Ülkede cari açık konusunda yanlış bir algı olduğunu dile getiren Serdengeçti, şunları söyledi:
"Türkiye’de yapılan yanlış cari açık meselesinin kurlarla ve faizlerle ilgili olarak tartışılmasından kaynaklanıyor. ’Kurlar şurada olsa, faizler şurada olsa, biz bu işi çözeceğiz’ deniliyor. Türkiye’nin dış ticaret açığı iç talebe ve dış talebe bağlıdır. Türkiye hızlı büyüyor ve iç talebi yüksekse ithalatı da yüksektir. Biz bunu anlamak istemedik. Kurlar çıksın yukarı, ihracat da artsın. Hayır artık ihracat ve ithalat birbirine bağlı. İhracat yapan sektörler, ithal girdi de kullanıyorlar. Kurlar yukarı gittiği zaman ihracatı artırmadığı gibi sizlerin maliyetlerini artırıyor.
Maliyetin artması demek enflasyonun yükselmesi demek. Enflasyonun yükselmesi demek, rekabet gücü kaybettiğiniz anlamına geliyor. Kurla kazandığını enflasyon yüzünden kaybediyorsunuz. Biz bunu defalarca yaşadık" diye konuştu. Türkiye’de tasarruf yapılmadığını kaydeden Serdengeçti, "Bir ülkenin tasarruf açığı varsa o ülkenin cari açığı olur. Tasarruf etmiyoruz biz, yatırım yapmak istiyoruz. Belirli dönemlerde de çok iyi yatırım yapıyoruz. Ama tasarruf etmeyi sevmiyoruz. Ne kurla çözebiliyorsunuz. Maalesef böyle bir durum var. Tasarruf açığında 172 ülke içinde 150’inci sıradayız. 25 gelişmekte olan ülke içinde 18’inci sıradayız."
"Büyümede 2002-2007 dönemindeki performansı gösteremiyoruz"

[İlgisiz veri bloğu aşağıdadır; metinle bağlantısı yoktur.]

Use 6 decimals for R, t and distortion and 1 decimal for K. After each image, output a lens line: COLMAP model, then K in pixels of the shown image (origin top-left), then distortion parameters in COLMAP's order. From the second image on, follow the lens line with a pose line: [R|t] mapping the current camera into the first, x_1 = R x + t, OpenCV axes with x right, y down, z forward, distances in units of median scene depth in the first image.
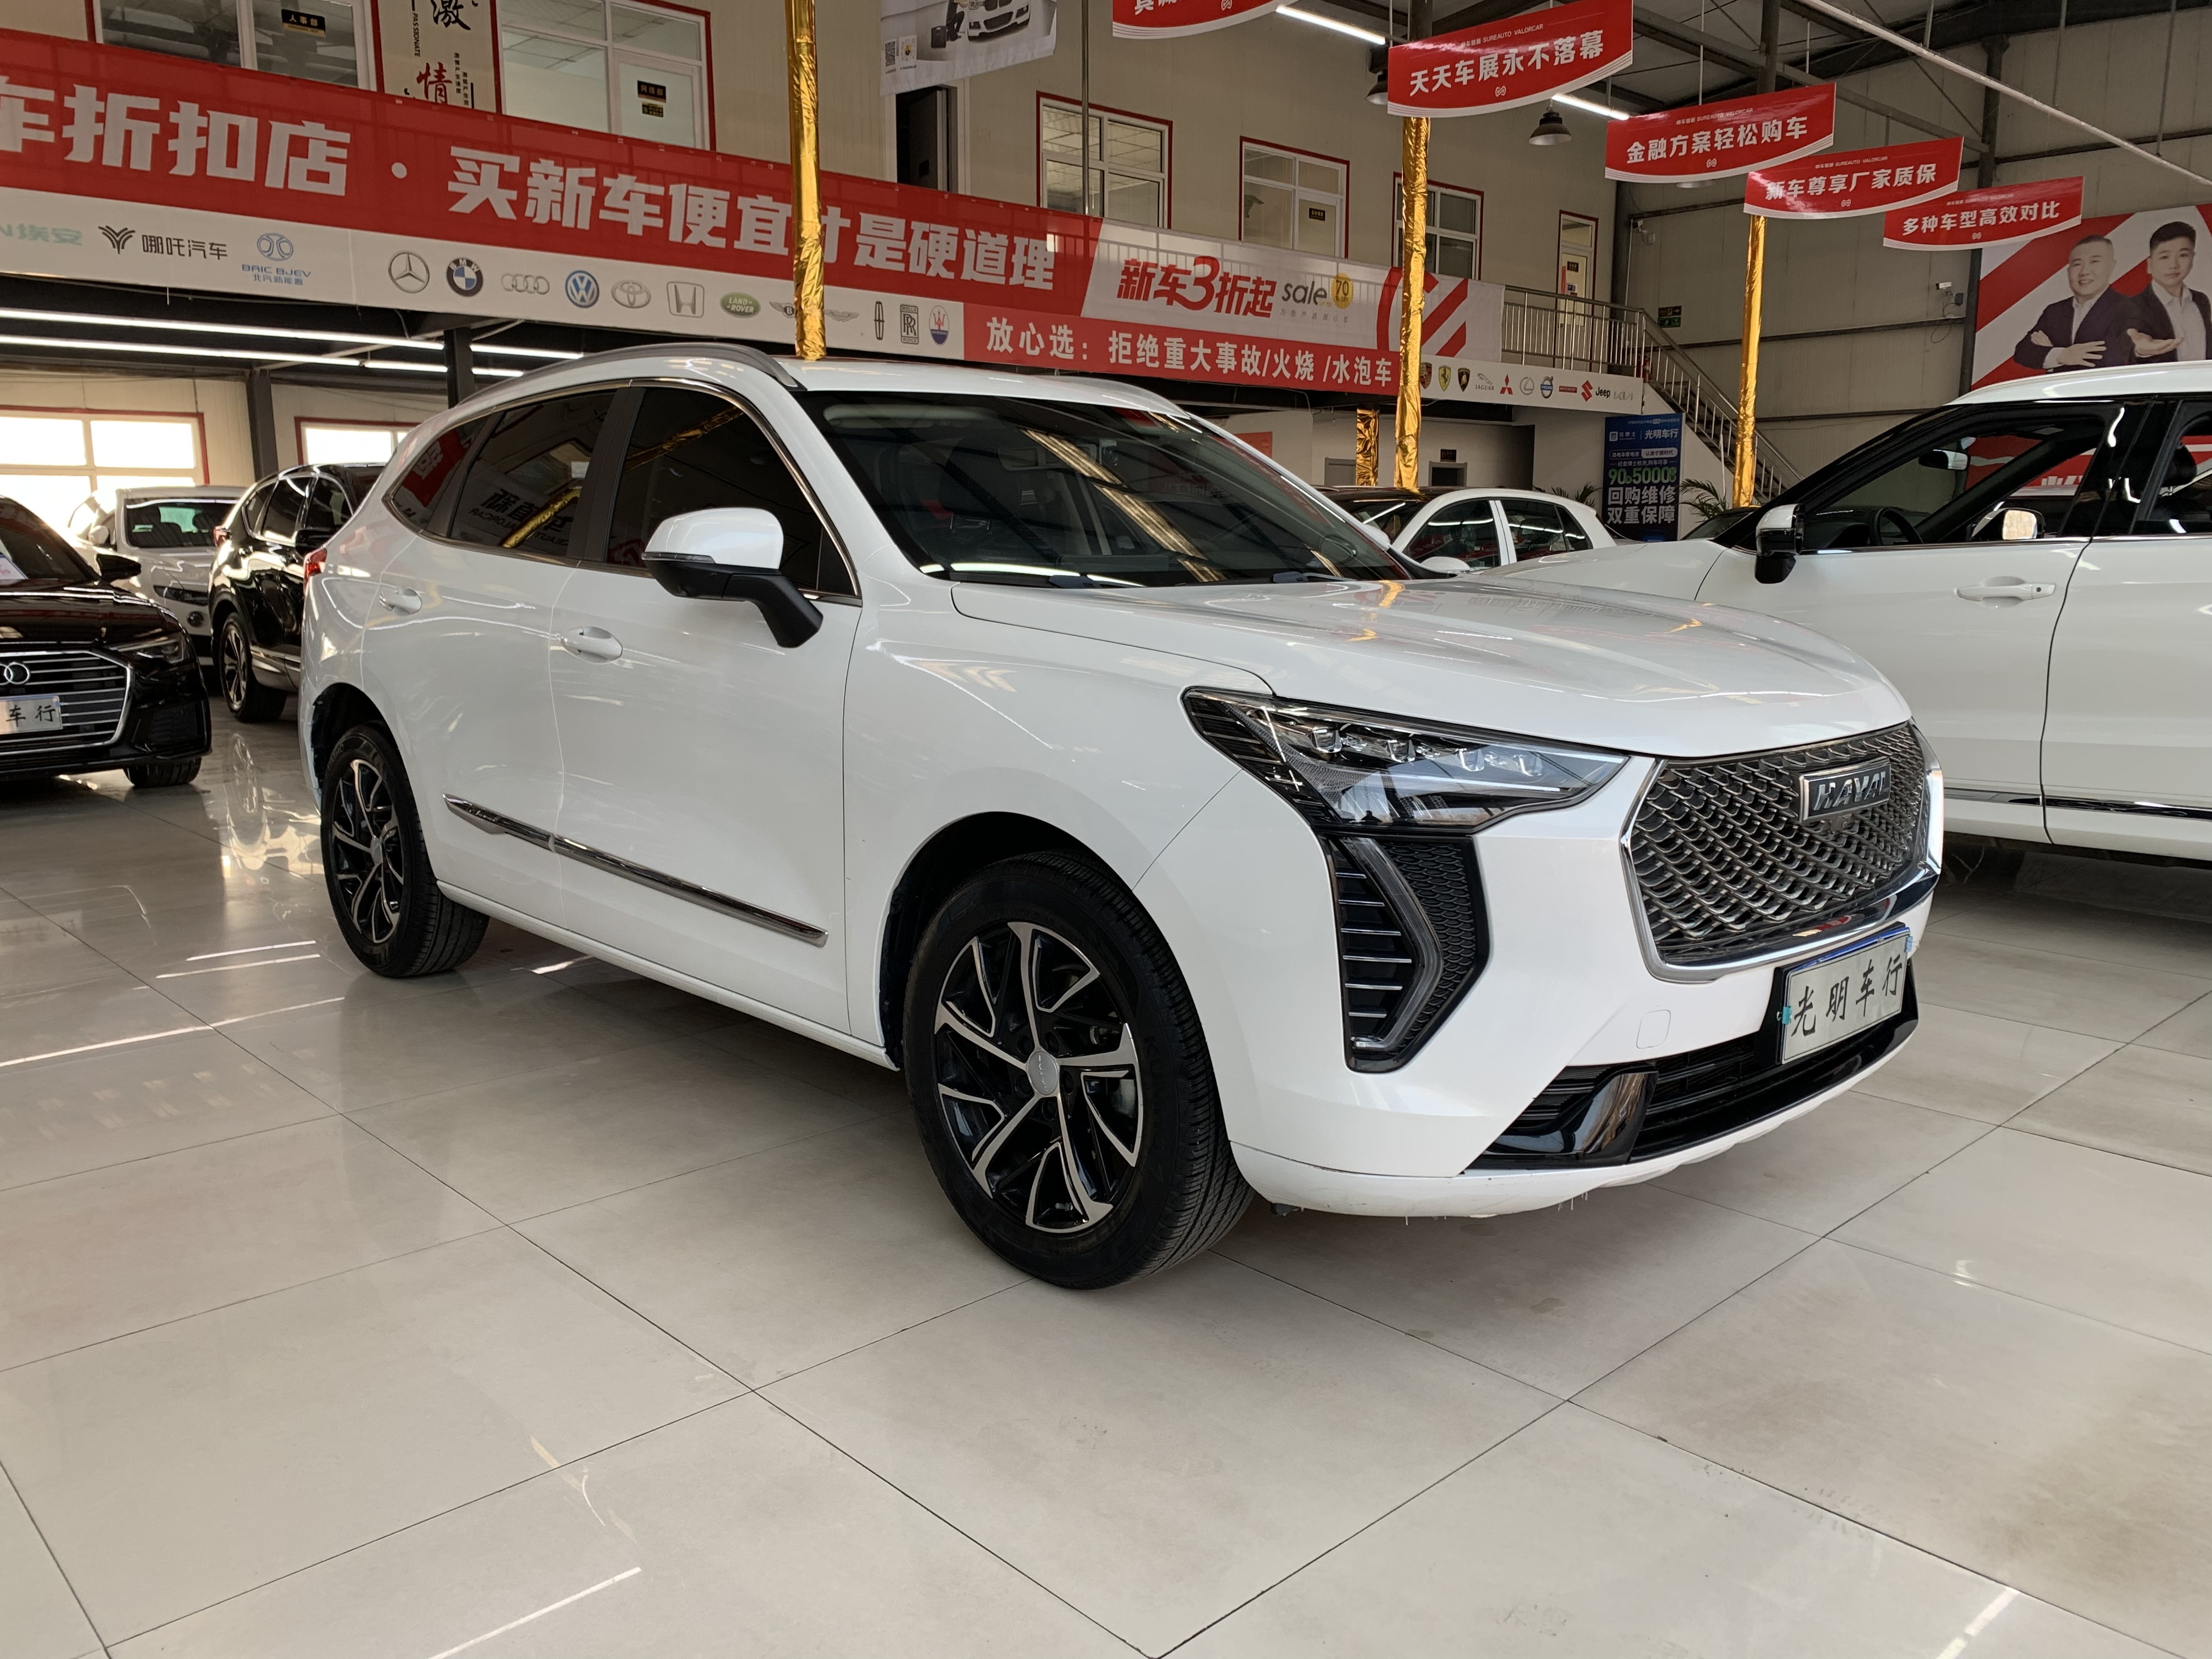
lens RADIAL K [[1682.1, 0, 1106.0], [0, 1682.1, 829.5], [0, 0, 1]] dist [-0.031100, 0.032902]
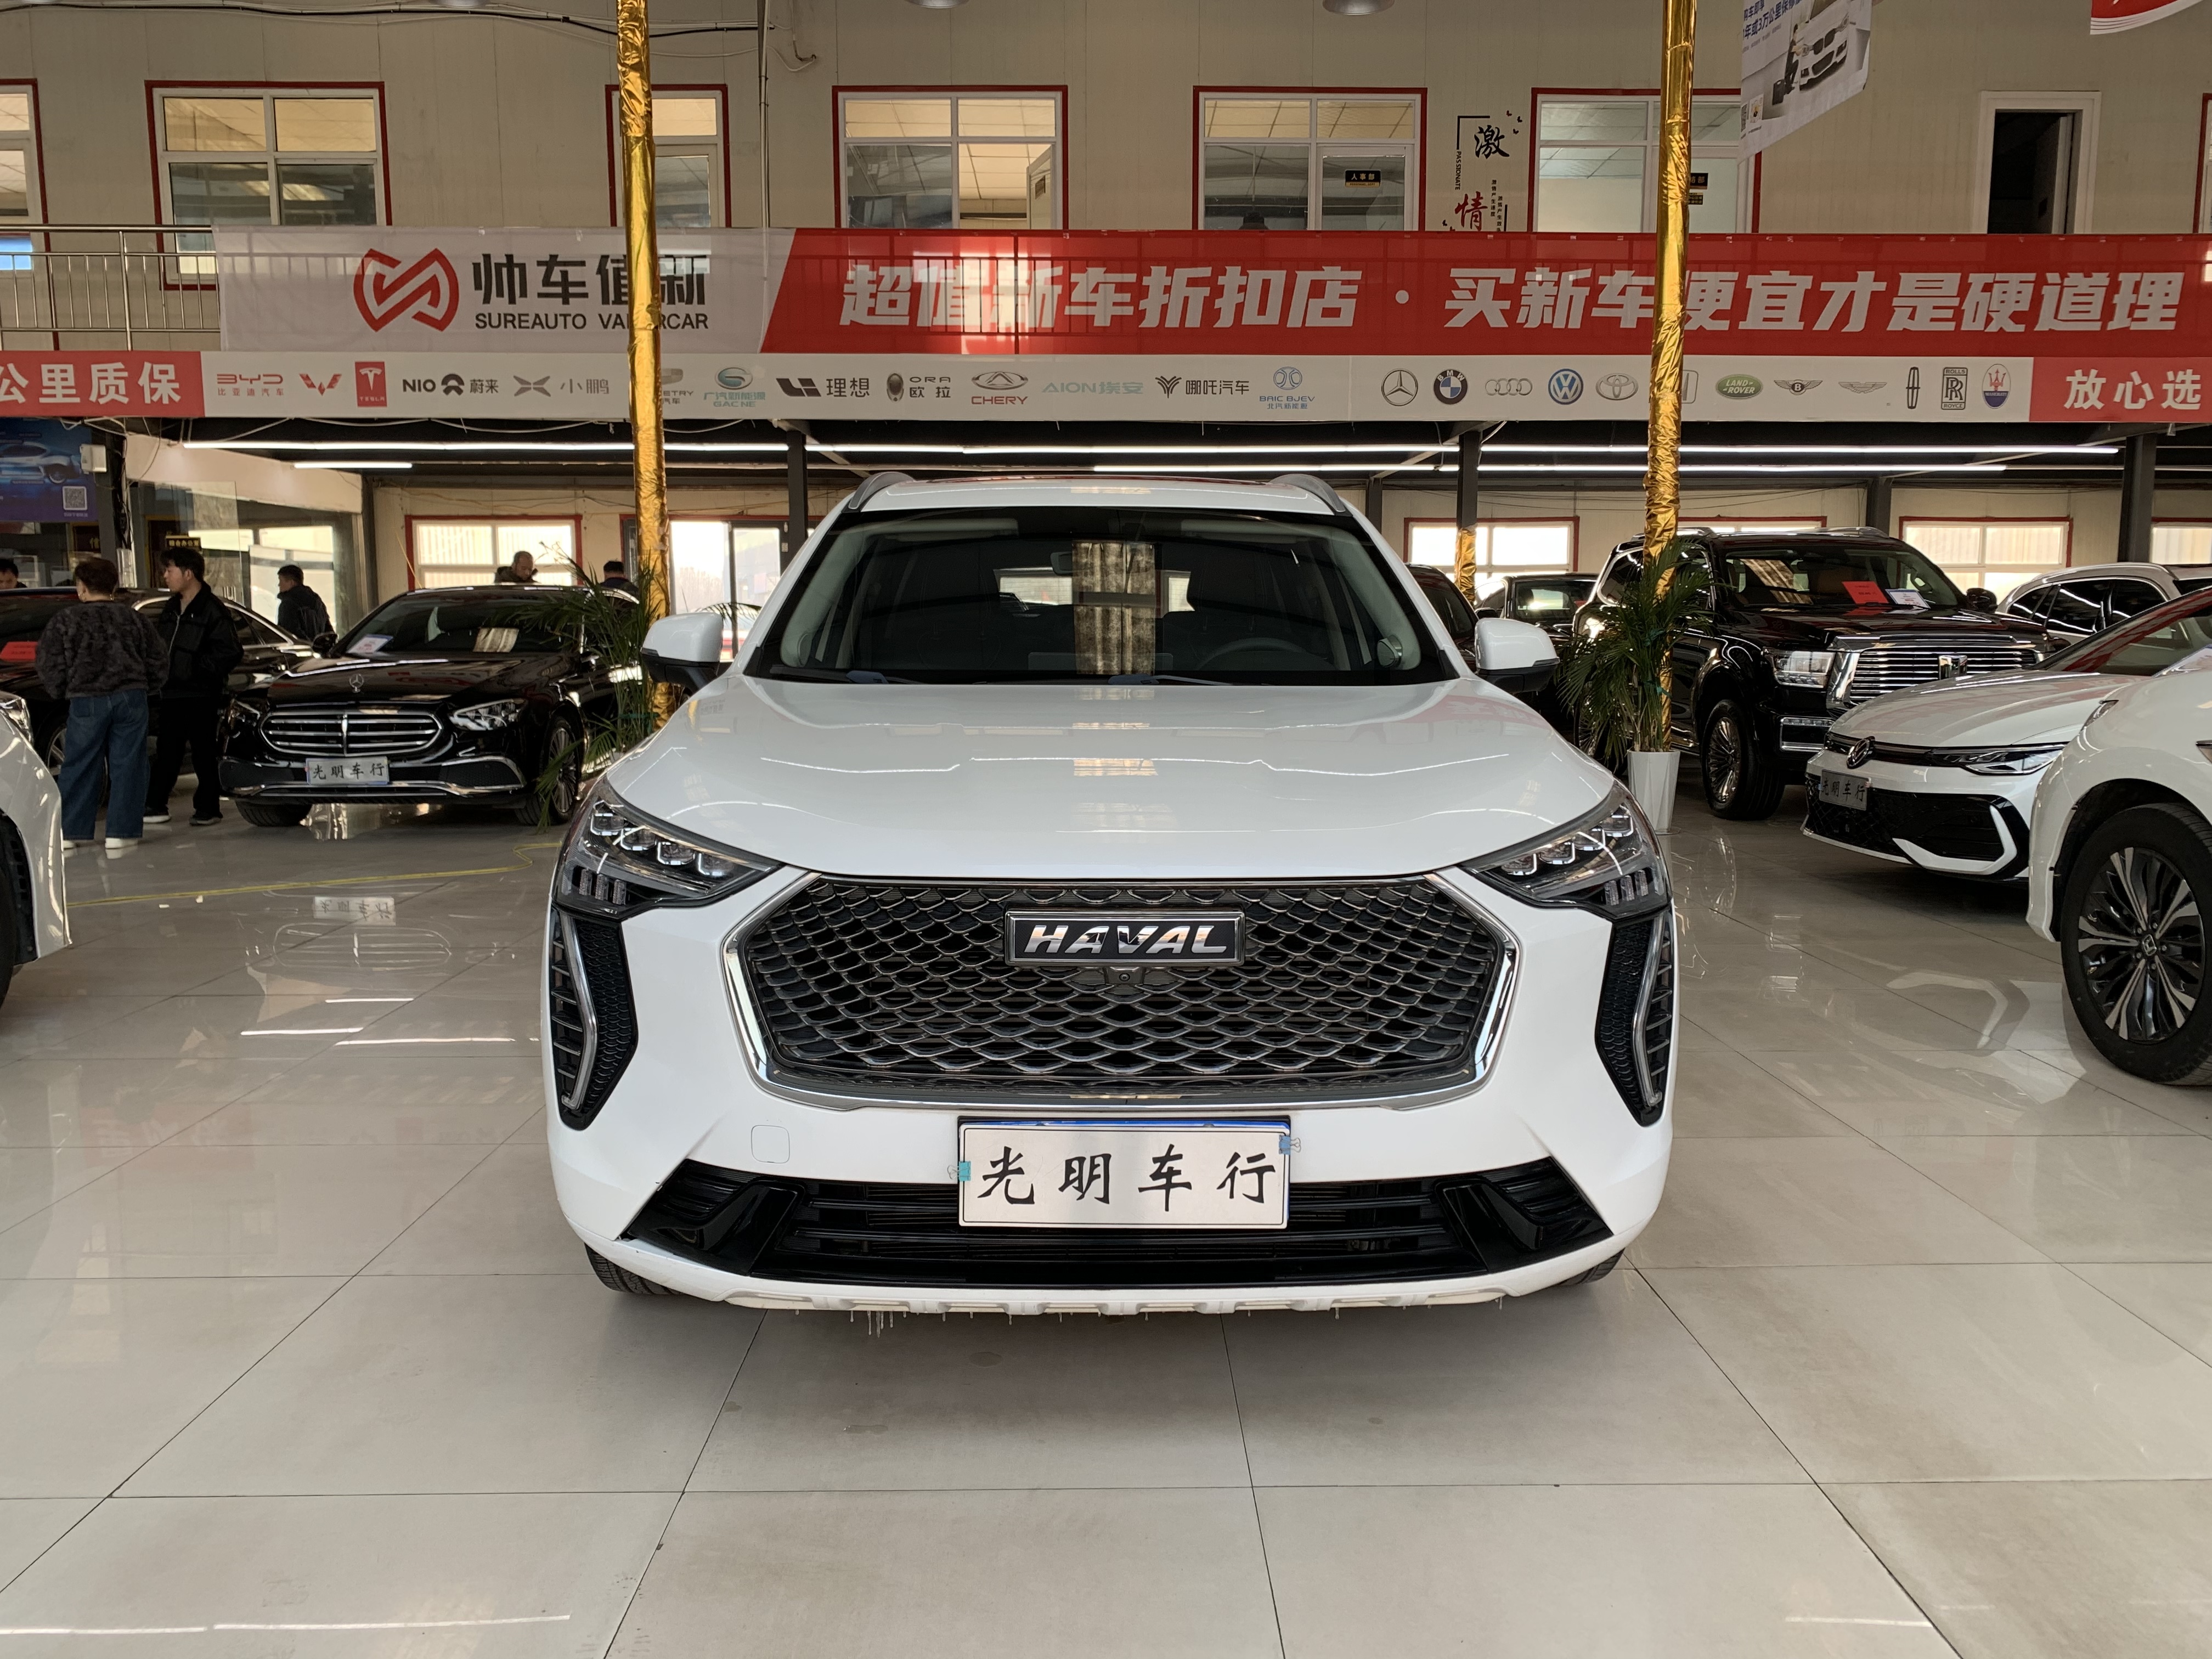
lens RADIAL K [[1682.1, 0, 1106.0], [0, 1682.1, 829.5], [0, 0, 1]] dist [-0.031100, 0.032902]
pose [[0.741549, 0.078056, -0.666343, 0.188364], [-0.110954, 0.993800, -0.007062, -0.013287], [0.661660, 0.079170, 0.745612, 0.065244]]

Türkiye’nin gelişmiş ülkeler arasına girmek istediğini söyleyen ve büyümenin önemine değinen Serdengeçti, şöyle devam etti:
"Türkiye’nin yıllık ortalama büyüme oranı yüzde 4’tür. 2002 ile 2007 yılları dahil büyüme hızı 6.8’dir. Çok olumlu bir şeyler yaşamışız. Türkiye’de nerede bir başarı varsa o başarının olmadığını söyleyen bir sürü insan vardır. Bu dönemde Türkiye’de bir şeyler yapılmış. 2008 ile 2015 yıllarında yıllık ortalama büyüme 3.3’e düşüyor. 6.8’in aşağı yukarı yarısıdır. Endişe konusu olması lazım. Yetkililer ’geçen sene yüzde 3 büyüdük, düşük, bu sene yüzde 4 büyüyeceğiz’ diyorlar. Yıl geliyor geçiyor. Yüzde 4 büyüyecektik ama yüzde 3 oldu. Ama gelecek yıl yüzde 4 büyüyeceğiz. Ertesi yıl yine aynı şey oluyor. Böyle bir durum var. Bu düşük deyince Avrupa’dan iyiyiz diyorlar. Dünyada durumumuz ise 188 ülke içinde 92’inci sıradayız. Büyümede 2002-2007 dönemindeki performansı gösteremiyoruz. Ortada bir yerdeyiz. Ak ile kara arasında bir yerdeyiz. Bunun adına orta gelir tuzağı diyorlar. Böyle bir kaygı var."
"Sorun yokmuş demekle olmuyor"
Bu yıl sonu itibariyle enflasyonun yüzde 8.5 olarak beklendiğini kaydeden Serdengeçti, şu görüşleri dile getirdi:
"34 yıl enflasyon ortamında yaşadık. Türkiye’nin 2001’den önceki düşük büyümenin ardında enflasyonun yükselmesi var. 2004 yılında 34 yıl sonra enflasyon tek haneye indi. Yüzde 10’nun altına düşmemiz gerektiğini söylemiştim. 2015 yıl sonunda enflasyonu yüzde 8.5 bekliyoruz. Ben Merkez Bankası’ndan çıkarken, yüzde 8.1’di. Aradan 9 sene geçti. Dünyada 188 ülke içinde en yüksek enflasyona sahip 30’uncu ülkeyiz. Tek hane bize yeter diyemezsiniz. 25 gelişmekte olan ülke içinde ise 6’ıncı sıradayız. Sorun yokmuş demekle olmuyor. Yüzde 5’e falan yaklaştığımız yok. Buradaki sorunu kabul etmek lazım. Enflasyonun olduğu yerde rekabet gücü kaybederseniz. Rekabeti kaybedersiniz cari açıkla hep karşılaşırsınız."